Laparoscopic surgery, on the other hand, is expensive and uses electrocoagulation and electrocautery during the operation, which can easily cause damage to the fallopian tube tissue.
Gynecology pills can be taken for a period of time to reduce inflammation and sterilization, and can completely unclog the fallopian tubes. >>>More
Fallopian tube obstruction also varies from mild to moderate to severe. Very slightly, or just some, for example, the fallopian tube because its lumen is very thin, so there are some exfoliated cells and tissue, shedding endometrium or some bleeding clots, cellulose, etc., which may block the fallopian tubes.
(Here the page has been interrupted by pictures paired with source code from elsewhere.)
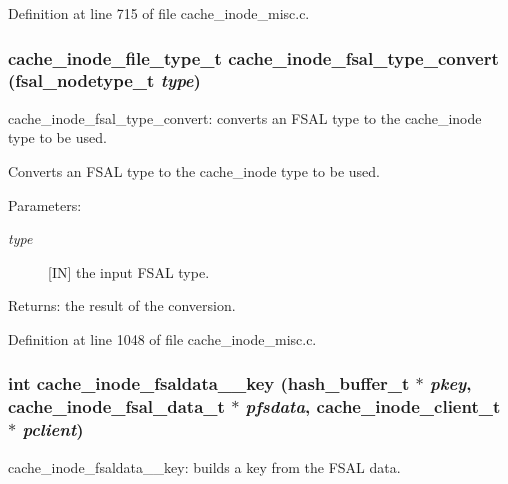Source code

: Definition at line 715 of file cache\_\-inode\_\-misc.c.
\subsubsection[{cache\_\-inode\_\-fsal\_\-type\_\-convert}]{\setlength{\rightskip}{0pt plus 5cm}cache\_\-inode\_\-file\_\-type\_\-t cache\_\-inode\_\-fsal\_\-type\_\-convert (fsal\_\-nodetype\_\-t {\em type})}\label{cache__inode__misc_8c_8f6934bbf38300379caf1342b6a63b26}


cache\_\-inode\_\-fsal\_\-type\_\-convert: converts an FSAL type to the cache\_\-inode type to be used.

Converts an FSAL type to the cache\_\-inode type to be used.

\begin{Desc}
\item[Parameters:]
\begin{description}
\item[{\em type}][IN] the input FSAL type.\end{description}
\end{Desc}
\begin{Desc}
\item[Returns:]the result of the conversion. \end{Desc}


Definition at line 1048 of file cache\_\-inode\_\-misc.c.
\subsubsection[{cache\_\-inode\_\-fsaldata\_\-2\_\-key}]{\setlength{\rightskip}{0pt plus 5cm}int cache\_\-inode\_\-fsaldata\_\_\-key (hash\_\-buffer\_\-t $\ast$ {\em pkey}, \/  cache\_\-inode\_\-fsal\_\-data\_\-t $\ast$ {\em pfsdata}, \/  cache\_\-inode\_\-client\_\-t $\ast$ {\em pclient})}\label{cache__inode__misc_8c_7bf5883d643f1a7940f2290a6d2d9686}


cache\_\-inode\_\-fsaldata\_\_\-key: builds a key from the FSAL data.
Then if it is this kind of blockage, through some clear fluid**, it may be dredged. >>>More
Is Hangzhou Guangren Hospital-Ji Xuemei-Salpingogram painful?
Bilateral tubal blockage is a more serious situation, but according to the specific degree of blockage, it can still be carried out**, there are currently hysteroscopic minimally invasive **, third-degree microtubal reversal, etc., it is recommended to go to a regular hospital for examination and then **, there is still hope that you can give birth to your own baby.
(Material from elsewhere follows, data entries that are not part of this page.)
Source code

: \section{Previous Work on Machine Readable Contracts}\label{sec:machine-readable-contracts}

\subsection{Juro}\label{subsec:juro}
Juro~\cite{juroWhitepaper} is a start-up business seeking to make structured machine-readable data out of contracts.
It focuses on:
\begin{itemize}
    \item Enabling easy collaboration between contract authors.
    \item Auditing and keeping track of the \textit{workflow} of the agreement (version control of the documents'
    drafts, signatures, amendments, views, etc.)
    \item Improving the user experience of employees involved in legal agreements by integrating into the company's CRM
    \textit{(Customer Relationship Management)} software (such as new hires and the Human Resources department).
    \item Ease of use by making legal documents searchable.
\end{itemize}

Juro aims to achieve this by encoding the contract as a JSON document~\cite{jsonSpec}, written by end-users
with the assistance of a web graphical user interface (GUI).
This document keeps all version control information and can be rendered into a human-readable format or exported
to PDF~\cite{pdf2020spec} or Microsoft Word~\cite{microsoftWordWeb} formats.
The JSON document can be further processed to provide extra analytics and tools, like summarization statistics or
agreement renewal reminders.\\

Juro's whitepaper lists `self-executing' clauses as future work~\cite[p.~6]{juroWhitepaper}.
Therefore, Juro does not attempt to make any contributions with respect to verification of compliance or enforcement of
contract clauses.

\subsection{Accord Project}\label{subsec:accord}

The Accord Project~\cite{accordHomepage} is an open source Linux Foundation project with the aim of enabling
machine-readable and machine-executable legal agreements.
Hydrosalpinx**conservative**that is, medicine**, anti-inflammatory drugs** are fine, but it also depends on the amount of effusion. If the effusion is relatively large, the drug alone may not be effective enough, and it needs to be extracted and then combined with anti-inflammatory drugs**, so that the effect will be better. According to the degree of hydrosalpinx, it is decided whether it is conservative ** or surgery**, generally a small amount of hydrops, take drugs **plus physical**, severe hydrops should be done tubal guidewire, there is adhesion at the end of the fallopian tube, do three mirrors and a trace of tubal dredging, and the specific examination can be made before deciding the **plan.